Может быть, никогда еще в нашей стране не были срублены такие необычайные деревья, как эти семь платанов, стоявших перед бараком номер три. Вершины их были спилены раньше, по причинам, о которых станет известно потом. На высоте плеча к стволам были прибиты поперечные доски, и платаны казались издали семью крестами.
Новый комендант лагеря – его звали Зоммерфельд – тут же приказал все это переколоть на дрова. Этот Зоммерфельд был такой же зверь, но только в другом роде, чем его предшественник Фаренберг, нацистский ветеран, «завоеватель Зелигенштадта», отец которого и сейчас держит там, на рыночной площади, контору по прокладке труб. Новый комендант лагеря был до войны «африканцем», офицером колониальных войск, а после войны он вместе со своим прежним начальником, майором Леттов-Форбеком, ходил в атаку на красный Гамбург. Все это мы узнали гораздо позднее. Если прежний комендант был самодур, подверженный непредвиденным и бешеным приступам жестокости, то новый оказался сугубо трезвым человеком, у него можно было всегда все предвидеть заранее; и если Фаренберг был способен внезапно прикончить нас всех, то Зоммерфельд мог построить нас шеренгами и, аккуратно отсчитав, прикончить каждого четвертого. Этого мы тогда тоже еще не знали. Да если бы и знали! Разве это могло сравниться с тем чувством, которое охватило нас, когда все шесть деревьев были срублены, а потом и седьмое. Невелика победа, конечно, ведь мы были по-прежнему бессильны, по-прежнему в арестантских куртках! И все-таки победа – она дала каждому почувствовать, как давно мы ее уже не чувствовали, свою силу, ту силу, которую мы слишком долго недооценивали, словно это одна из самых обыкновенных сил на земле, измеряемых числом и мерой, тогда как это единственная сила, способная вдруг вырасти безмерно и бесконечно.
И в бараках наших впервые затопили в тот вечер. Погода как раз переменилась. Сейчас я уже не убежден, что несколько поленьев, которые нам выдали для нашей чугунной печурки, были именно из тех дров. Но тогда мы были уверены в этом.

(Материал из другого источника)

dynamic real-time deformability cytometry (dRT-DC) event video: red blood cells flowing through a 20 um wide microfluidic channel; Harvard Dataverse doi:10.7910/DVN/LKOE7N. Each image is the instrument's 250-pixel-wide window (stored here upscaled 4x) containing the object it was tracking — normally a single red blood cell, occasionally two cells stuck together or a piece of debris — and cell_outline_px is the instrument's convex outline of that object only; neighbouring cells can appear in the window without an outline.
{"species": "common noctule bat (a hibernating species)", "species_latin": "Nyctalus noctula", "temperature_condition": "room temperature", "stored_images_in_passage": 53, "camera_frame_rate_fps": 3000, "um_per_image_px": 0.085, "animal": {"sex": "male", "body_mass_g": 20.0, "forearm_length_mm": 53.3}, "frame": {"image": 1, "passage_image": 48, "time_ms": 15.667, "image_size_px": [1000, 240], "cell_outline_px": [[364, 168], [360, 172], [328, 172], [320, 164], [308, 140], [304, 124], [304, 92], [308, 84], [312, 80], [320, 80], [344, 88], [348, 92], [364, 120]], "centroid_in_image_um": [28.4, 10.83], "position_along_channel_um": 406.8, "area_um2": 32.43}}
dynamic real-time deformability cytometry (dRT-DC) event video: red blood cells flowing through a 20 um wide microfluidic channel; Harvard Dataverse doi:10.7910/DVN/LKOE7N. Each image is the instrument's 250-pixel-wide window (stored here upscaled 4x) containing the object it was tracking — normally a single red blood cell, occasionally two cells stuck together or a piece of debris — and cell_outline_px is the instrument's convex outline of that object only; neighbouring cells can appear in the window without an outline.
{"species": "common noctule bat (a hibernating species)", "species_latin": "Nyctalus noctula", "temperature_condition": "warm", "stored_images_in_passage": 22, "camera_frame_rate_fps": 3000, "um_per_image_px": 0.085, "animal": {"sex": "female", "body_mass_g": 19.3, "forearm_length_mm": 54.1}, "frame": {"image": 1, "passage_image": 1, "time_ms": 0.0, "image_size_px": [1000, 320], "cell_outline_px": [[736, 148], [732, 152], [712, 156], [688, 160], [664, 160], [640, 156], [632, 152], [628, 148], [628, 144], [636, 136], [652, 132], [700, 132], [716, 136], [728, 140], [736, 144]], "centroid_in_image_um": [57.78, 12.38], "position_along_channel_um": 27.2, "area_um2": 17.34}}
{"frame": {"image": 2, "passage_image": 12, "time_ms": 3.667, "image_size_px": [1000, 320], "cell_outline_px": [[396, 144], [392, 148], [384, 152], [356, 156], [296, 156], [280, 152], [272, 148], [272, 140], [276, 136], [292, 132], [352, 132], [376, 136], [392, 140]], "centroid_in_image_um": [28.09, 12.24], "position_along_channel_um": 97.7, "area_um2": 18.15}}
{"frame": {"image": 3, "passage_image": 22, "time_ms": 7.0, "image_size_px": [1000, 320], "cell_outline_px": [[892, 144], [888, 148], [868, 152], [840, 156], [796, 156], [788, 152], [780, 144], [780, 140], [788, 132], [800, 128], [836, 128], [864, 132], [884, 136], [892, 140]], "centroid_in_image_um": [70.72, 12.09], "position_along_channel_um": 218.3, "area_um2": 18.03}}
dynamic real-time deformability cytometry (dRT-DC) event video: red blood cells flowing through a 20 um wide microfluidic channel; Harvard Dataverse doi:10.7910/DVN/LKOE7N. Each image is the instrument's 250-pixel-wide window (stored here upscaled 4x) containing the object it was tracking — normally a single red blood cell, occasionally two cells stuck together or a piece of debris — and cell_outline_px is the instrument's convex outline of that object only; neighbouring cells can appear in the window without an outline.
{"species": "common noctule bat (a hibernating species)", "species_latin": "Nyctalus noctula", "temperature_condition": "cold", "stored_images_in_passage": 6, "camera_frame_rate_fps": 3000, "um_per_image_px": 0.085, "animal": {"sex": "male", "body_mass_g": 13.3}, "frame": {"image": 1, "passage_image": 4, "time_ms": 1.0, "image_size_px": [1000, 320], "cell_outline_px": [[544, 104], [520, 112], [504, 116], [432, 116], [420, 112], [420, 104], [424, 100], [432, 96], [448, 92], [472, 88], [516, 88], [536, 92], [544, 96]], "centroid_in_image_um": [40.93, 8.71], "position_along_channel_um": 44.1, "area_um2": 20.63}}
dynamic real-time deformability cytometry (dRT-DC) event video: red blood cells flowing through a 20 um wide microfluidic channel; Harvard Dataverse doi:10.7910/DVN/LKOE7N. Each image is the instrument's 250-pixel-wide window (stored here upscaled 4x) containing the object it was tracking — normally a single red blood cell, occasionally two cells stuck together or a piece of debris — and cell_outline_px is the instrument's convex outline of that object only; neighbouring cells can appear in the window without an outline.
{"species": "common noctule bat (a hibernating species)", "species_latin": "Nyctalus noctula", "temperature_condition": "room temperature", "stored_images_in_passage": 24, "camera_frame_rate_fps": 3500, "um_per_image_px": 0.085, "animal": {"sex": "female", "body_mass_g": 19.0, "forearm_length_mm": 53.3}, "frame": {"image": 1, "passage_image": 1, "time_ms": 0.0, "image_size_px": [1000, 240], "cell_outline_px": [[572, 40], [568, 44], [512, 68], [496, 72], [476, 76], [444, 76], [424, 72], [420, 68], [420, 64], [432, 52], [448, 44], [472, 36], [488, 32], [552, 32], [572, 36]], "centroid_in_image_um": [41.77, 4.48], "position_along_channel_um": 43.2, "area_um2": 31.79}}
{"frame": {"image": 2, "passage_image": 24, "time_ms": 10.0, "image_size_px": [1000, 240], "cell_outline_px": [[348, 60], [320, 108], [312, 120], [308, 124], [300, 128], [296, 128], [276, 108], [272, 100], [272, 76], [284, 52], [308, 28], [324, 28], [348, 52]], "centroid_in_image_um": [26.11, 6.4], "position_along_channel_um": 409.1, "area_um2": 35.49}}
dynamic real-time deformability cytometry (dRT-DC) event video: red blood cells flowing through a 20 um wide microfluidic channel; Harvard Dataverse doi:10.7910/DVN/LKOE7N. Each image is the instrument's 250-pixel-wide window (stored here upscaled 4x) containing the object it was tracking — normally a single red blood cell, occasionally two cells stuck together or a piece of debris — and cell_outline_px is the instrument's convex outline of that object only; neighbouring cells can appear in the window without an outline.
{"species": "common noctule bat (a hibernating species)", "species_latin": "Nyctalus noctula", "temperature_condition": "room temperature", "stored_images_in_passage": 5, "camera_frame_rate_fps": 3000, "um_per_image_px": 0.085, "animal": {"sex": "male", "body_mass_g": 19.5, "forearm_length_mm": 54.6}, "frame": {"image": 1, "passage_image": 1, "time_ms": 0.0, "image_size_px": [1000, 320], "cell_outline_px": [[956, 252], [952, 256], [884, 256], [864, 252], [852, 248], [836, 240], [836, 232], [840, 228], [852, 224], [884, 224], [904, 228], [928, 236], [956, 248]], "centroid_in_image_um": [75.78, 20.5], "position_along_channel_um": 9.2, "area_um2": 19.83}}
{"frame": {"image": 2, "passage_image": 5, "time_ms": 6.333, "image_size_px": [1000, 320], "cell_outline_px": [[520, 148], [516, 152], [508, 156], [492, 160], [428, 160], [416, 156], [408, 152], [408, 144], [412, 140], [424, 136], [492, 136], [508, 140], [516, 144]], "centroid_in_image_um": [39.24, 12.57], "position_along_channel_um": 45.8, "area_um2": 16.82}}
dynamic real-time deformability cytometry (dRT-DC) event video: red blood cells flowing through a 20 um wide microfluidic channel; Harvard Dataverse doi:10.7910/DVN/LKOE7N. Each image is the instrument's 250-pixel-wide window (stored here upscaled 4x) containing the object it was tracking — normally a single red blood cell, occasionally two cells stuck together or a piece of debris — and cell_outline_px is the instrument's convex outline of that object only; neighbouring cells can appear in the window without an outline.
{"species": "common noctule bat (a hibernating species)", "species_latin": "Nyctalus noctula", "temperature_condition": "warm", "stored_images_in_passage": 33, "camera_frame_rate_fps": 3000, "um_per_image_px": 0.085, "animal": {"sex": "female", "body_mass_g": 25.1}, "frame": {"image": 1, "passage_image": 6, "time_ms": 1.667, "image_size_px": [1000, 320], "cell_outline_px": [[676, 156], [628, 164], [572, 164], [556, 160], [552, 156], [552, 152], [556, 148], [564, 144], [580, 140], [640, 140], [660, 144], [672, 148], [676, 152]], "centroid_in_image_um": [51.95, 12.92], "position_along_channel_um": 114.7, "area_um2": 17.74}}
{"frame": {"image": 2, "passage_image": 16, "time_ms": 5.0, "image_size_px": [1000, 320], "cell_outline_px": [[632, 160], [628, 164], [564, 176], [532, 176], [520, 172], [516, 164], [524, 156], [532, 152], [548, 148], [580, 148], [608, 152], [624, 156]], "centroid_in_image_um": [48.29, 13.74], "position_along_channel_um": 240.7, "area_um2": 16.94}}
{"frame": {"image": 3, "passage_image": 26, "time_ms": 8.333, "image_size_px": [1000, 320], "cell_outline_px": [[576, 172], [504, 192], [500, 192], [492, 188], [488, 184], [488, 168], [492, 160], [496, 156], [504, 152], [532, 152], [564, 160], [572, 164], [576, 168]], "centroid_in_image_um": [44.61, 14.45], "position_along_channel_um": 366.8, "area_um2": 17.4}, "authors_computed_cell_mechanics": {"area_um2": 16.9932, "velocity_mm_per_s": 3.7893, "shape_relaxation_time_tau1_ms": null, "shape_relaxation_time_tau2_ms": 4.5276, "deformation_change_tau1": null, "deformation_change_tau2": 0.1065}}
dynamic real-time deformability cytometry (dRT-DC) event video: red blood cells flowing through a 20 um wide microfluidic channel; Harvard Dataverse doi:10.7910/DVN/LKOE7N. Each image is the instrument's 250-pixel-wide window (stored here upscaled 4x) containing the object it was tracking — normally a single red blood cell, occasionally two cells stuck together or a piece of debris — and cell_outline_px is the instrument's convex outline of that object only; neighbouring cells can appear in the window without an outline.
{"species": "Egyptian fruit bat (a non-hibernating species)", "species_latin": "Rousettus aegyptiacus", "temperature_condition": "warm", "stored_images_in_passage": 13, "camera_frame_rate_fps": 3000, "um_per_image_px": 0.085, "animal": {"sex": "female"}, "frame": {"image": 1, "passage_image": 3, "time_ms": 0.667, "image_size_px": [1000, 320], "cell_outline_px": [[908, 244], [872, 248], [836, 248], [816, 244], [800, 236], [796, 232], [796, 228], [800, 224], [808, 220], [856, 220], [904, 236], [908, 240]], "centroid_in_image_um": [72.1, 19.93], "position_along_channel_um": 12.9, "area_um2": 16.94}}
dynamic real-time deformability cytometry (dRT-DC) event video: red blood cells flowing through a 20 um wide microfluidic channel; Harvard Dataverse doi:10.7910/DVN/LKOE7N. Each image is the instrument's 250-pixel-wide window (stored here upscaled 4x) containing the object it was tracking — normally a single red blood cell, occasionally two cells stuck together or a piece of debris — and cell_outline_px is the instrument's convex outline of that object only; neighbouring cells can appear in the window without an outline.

Мы столпились вокруг печурки, чтобы посушить свое тряпье, и непривычный вид живого пламени заставил сильнее биться наши сердца. Караульный штурмовик стоял, повернувшись к нам спиной; он невольно загляделся в забранное решеткой окно. Нежная серая пряжа изморози, легкая, как туман, вдруг превратилась в проливной дождь, и резкие порывы ветра то и дело хлестали стену нашего барака. Что ж, в конце концов даже штурмовик, даже самый прожженный штурмовик может увидеть только раз в году, как наступает осень.
Поленья трещали. Вспыхнули два голубых язычка пламени – это загорелся уголь. Нам полагалось всего пять лопат угля, они могли только чуть-чуть согреть на несколько минут холодный барак, даже не просушив наше тряпье. Но мы пока об этом не думали. Мы думали только о дереве, сгоравшем перед нами. Ганс, покосившись на караульного, сказал беззвучно, одними губами:
– Трещит.
Эрвин сказал:
– Седьмой.
На всех лицах показалась слабая, странная улыбка, соединявшая в себе несоединимое – надежду и насмешку, бессилие и мужество. Мы затаили дыхание. Дождь барабанил то по дощатым стенам, то по жестяной крыше. Младший из нас, Эрих, бросил нам один короткий взгляд, но в нем была сосредоточена та сокровеннейшая сила, которая жила и в каждом из нас. И взгляд спрашивал: «Где-то он теперь?»
В начале октября Франц Марнет несколькими минутами раньше, чем обычно, выехал на велосипеде со двора своих родственников, принадлежавшего к общине Шмидтгейм в предгорье Таунуса. Франц был коренастый, среднего роста человек, лет под тридцать, лицо у него было спокойное, на людях – почти сонное. Однако сейчас, когда он катил по дороге, круто спускавшейся между пашнями к шоссе – его любимая часть пути, – черты Франца выражали искреннюю и простодушную жизнерадостность
Может быть, впоследствии покажется непонятным, как это Франц, в его положении, способен был испытывать удовольствие. Но он его испытывал: он даже шутливо охнул, когда велосипед подскочил на двух ухабах.
Стадо овец, со вчерашнего дня удобрявшее соседнее поле Мангольдов, завтра перейдет на широкую, засаженную яблонями лужайку родственников Франца. Поэтому они спешили закончить сбор яблок сегодня. Тридцать пять суковатых яблонь, врезавших в светло-голубую высь свои мощные извилистые ветви, были усыпаны золотым парменом. Яблоки были так румяны и зрелы, что сейчас, в первом утреннем свете, они сияли, точно бесчисленные маленькие солнца.